=== Begin Enclosure ===

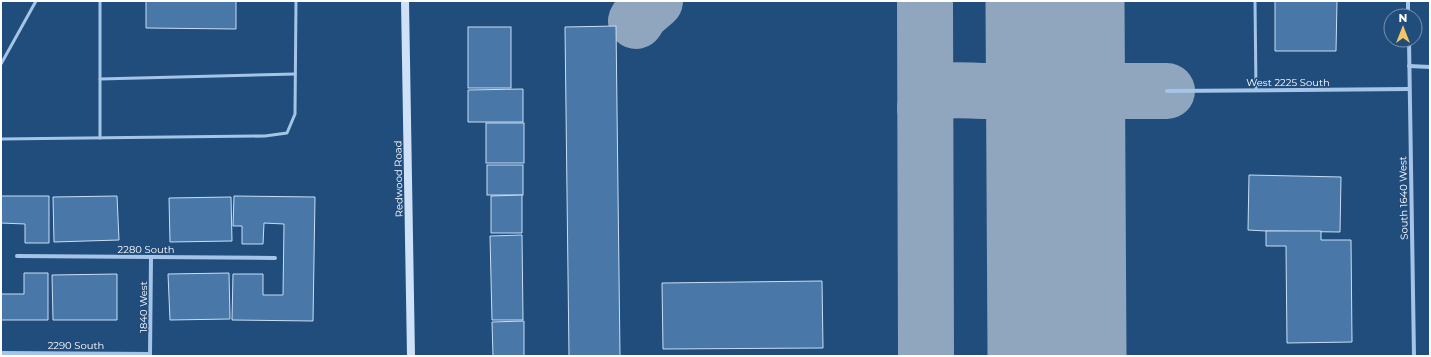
<svg xmlns="http://www.w3.org/2000/svg" width="1431" height="357" font-family="Montserrat,sans-serif">
<rect width="100%" height="100%" fill="#214d7d"/>
<g fill="none" stroke-linecap="round" stroke-linejoin="round">
<!-- taxiway -->
<g stroke="#90a6be" stroke-width="56">
<path d="M925,1L926,356"/>
<path d="M636,21L641,13L655,1"/>
<path d="M1022,91C1039,88 1050,73 1055,57"/>
<path d="M925,108L933,96L942,91C957,89 972,91 986,91C1025,91 1046,87 1056,133"/>
<path d="M1056,133C1061,115 1068,98 1086,91H1167"/>
</g>
<!-- runway -->
<path stroke="#90a6be" stroke-width="139" d="M1055,1L1057,356"/>
</g>
<!-- building -->
<g fill="#4977a7" stroke="#c8def5">
<path d="M146,1H236V29L146,28Z"/>
<path d="M1275,1H1337L1336,51H1275Z"/>
<path d="M616,26L620,356H569L565,27Z"/>
<rect x="468" y="27" width="43" height="61"/>
<path d="M523,89V122H468V90Z"/>
<rect x="486" y="123" width="38" height="40"/>
<rect x="487" y="165" width="36" height="30"/>
<path d="M1249,175L1341,177L1340,232L1266,231L1248,230Z"/>
<path d="M522,195V233H491V196Z"/>
<path d="M1,196H49V243H25V224L1,223Z"/>
<path d="M117,196L119,240L54,242L53,197Z"/>
<path d="M234,196L315,197L313,321L232,320L233,274H263V295H283L284,224L264,223L263,244H242V226H233Z"/>
<path d="M231,197L232,241L170,242L169,198Z"/>
<path d="M1266,231H1321V240H1351L1352,342L1287,343L1286,246H1266Z"/>
<path d="M522,235L523,320H492L490,236Z"/>
<path d="M24,273H48V320H1V294H24Z"/>
<path d="M229,273L230,319L170,320L168,274Z"/>
<path d="M117,274V320H53L52,275Z"/>
<path d="M822,281L823,348L663,349L662,283Z"/>
<path d="M524,321V356H493L492,322Z"/>
</g>
<g fill="none" stroke-linecap="round" stroke-linejoin="round">
<!-- lane -->
<g stroke="#a4c5e7" stroke-width="3">
<path d="M100,1V138"/>
<path d="M1255,1L1256,90"/>
<path d="M1,64L36,1"/>
<path d="M100,79L295,74"/>
<path d="M1,139L265,136L287,133L295,114L296,1"/>
</g>
<!-- street -->
<g stroke="#a4c5e7" stroke-width="4">
<path d="M1408,1V16"/>
<path d="M1409,40L1414,356"/>
<path d="M1409,66L1430,67"/>
<path d="M1167,91L1409,89"/>
<path d="M17,256L275,258"/>
<path d="M1,353L150,354"/>
<path d="M150,355L151,257"/>
</g>
<!-- secondary -->
<path stroke="#cee1f6" stroke-width="8" d="M405,1L411,356"/>
</g>
<g text-anchor="middle" stroke-width="3" stroke-linejoin="round" paint-order="stroke">
<!-- street labels -->
<g font-size="10" fill="#fff" stroke="#214d7d">
<text x="1288" y="86">West 2225 South</text>
<text transform="translate(398 179) rotate(-91)" y="4">Redwood Road</text>
<text transform="translate(1403 198) rotate(-91)" y="4">South 1640 West</text>
<text x="146" y="253">2280 South</text>
<text transform="translate(143 307) rotate(-90)" y="4">1840 West</text>
<text x="76" y="349">2290 South</text>
</g>
</g>
<!-- border -->
<rect width="1431" height="357" fill="none" stroke="#ffffff" stroke-width="4"/>
<!-- north arrow -->
<g transform="translate(1403 28)"><circle r="19" fill="#214d7d" stroke="#7a94b1"/>
<path d="M0-3L7 15L0 10L-7 15Z" fill="#f4c565"/>
<text y="-6" font-size="11" font-weight="bold" text-anchor="middle" fill="#ffffff">N</text>
</g>
</svg>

=== End Enclosure ===

**BRIEF:** Pictures are to be excluded; everything else in the records must be reproduced exactly.

**EXERCISE ANSWER:**
<svg xmlns="http://www.w3.org/2000/svg" width="1431" height="357" font-family="Montserrat,sans-serif">
<rect width="100%" height="100%" fill="#214d7d"/>
<g fill="none" stroke-linecap="round" stroke-linejoin="round">
<!-- taxiway -->
<g stroke="#90a6be" stroke-width="56">
<path d="M925,1L926,356"/>
<path d="M636,21L641,13L655,1"/>
<path d="M1022,91C1039,88 1050,73 1055,57"/>
<path d="M925,108L933,96L942,91C957,89 972,91 986,91C1025,91 1046,87 1056,133"/>
<path d="M1056,133C1061,115 1068,98 1086,91H1167"/>
</g>
<!-- runway -->
<path stroke="#90a6be" stroke-width="139" d="M1055,1L1057,356"/>
</g>
<!-- building -->
<g fill="#4977a7" stroke="#c8def5">
<path d="M146,1H236V29L146,28Z"/>
<path d="M1275,1H1337L1336,51H1275Z"/>
<path d="M616,26L620,356H569L565,27Z"/>
<rect x="468" y="27" width="43" height="61"/>
<path d="M523,89V122H468V90Z"/>
<rect x="486" y="123" width="38" height="40"/>
<rect x="487" y="165" width="36" height="30"/>
<path d="M1249,175L1341,177L1340,232L1266,231L1248,230Z"/>
<path d="M522,195V233H491V196Z"/>
<path d="M1,196H49V243H25V224L1,223Z"/>
<path d="M117,196L119,240L54,242L53,197Z"/>
<path d="M234,196L315,197L313,321L232,320L233,274H263V295H283L284,224L264,223L263,244H242V226H233Z"/>
<path d="M231,197L232,241L170,242L169,198Z"/>
<path d="M1266,231H1321V240H1351L1352,342L1287,343L1286,246H1266Z"/>
<path d="M522,235L523,320H492L490,236Z"/>
<path d="M24,273H48V320H1V294H24Z"/>
<path d="M229,273L230,319L170,320L168,274Z"/>
<path d="M117,274V320H53L52,275Z"/>
<path d="M822,281L823,348L663,349L662,283Z"/>
<path d="M524,321V356H493L492,322Z"/>
</g>
<g fill="none" stroke-linecap="round" stroke-linejoin="round">
<!-- lane -->
<g stroke="#a4c5e7" stroke-width="3">
<path d="M100,1V138"/>
<path d="M1255,1L1256,90"/>
<path d="M1,64L36,1"/>
<path d="M100,79L295,74"/>
<path d="M1,139L265,136L287,133L295,114L296,1"/>
</g>
<!-- street -->
<g stroke="#a4c5e7" stroke-width="4">
<path d="M1408,1V16"/>
<path d="M1409,40L1414,356"/>
<path d="M1409,66L1430,67"/>
<path d="M1167,91L1409,89"/>
<path d="M17,256L275,258"/>
<path d="M1,353L150,354"/>
<path d="M150,355L151,257"/>
</g>
<!-- secondary -->
<path stroke="#cee1f6" stroke-width="8" d="M405,1L411,356"/>
</g>
<g text-anchor="middle" stroke-width="3" stroke-linejoin="round" paint-order="stroke">
<!-- street labels -->
<g font-size="10" fill="#fff" stroke="#214d7d">
<text x="1288" y="86">West 2225 South</text>
<text transform="translate(398 179) rotate(-91)" y="4">Redwood Road</text>
<text transform="translate(1403 198) rotate(-91)" y="4">South 1640 West</text>
<text x="146" y="253">2280 South</text>
<text transform="translate(143 307) rotate(-90)" y="4">1840 West</text>
<text x="76" y="349">2290 South</text>
</g>
</g>
<!-- border -->
<rect width="1431" height="357" fill="none" stroke="#ffffff" stroke-width="4"/>
<!-- north arrow -->
<g transform="translate(1403 28)"><circle r="19" fill="#214d7d" stroke="#7a94b1"/>
<path d="M0-3L7 15L0 10L-7 15Z" fill="#f4c565"/>
<text y="-6" font-size="11" font-weight="bold" text-anchor="middle" fill="#ffffff">N</text>
</g>
</svg>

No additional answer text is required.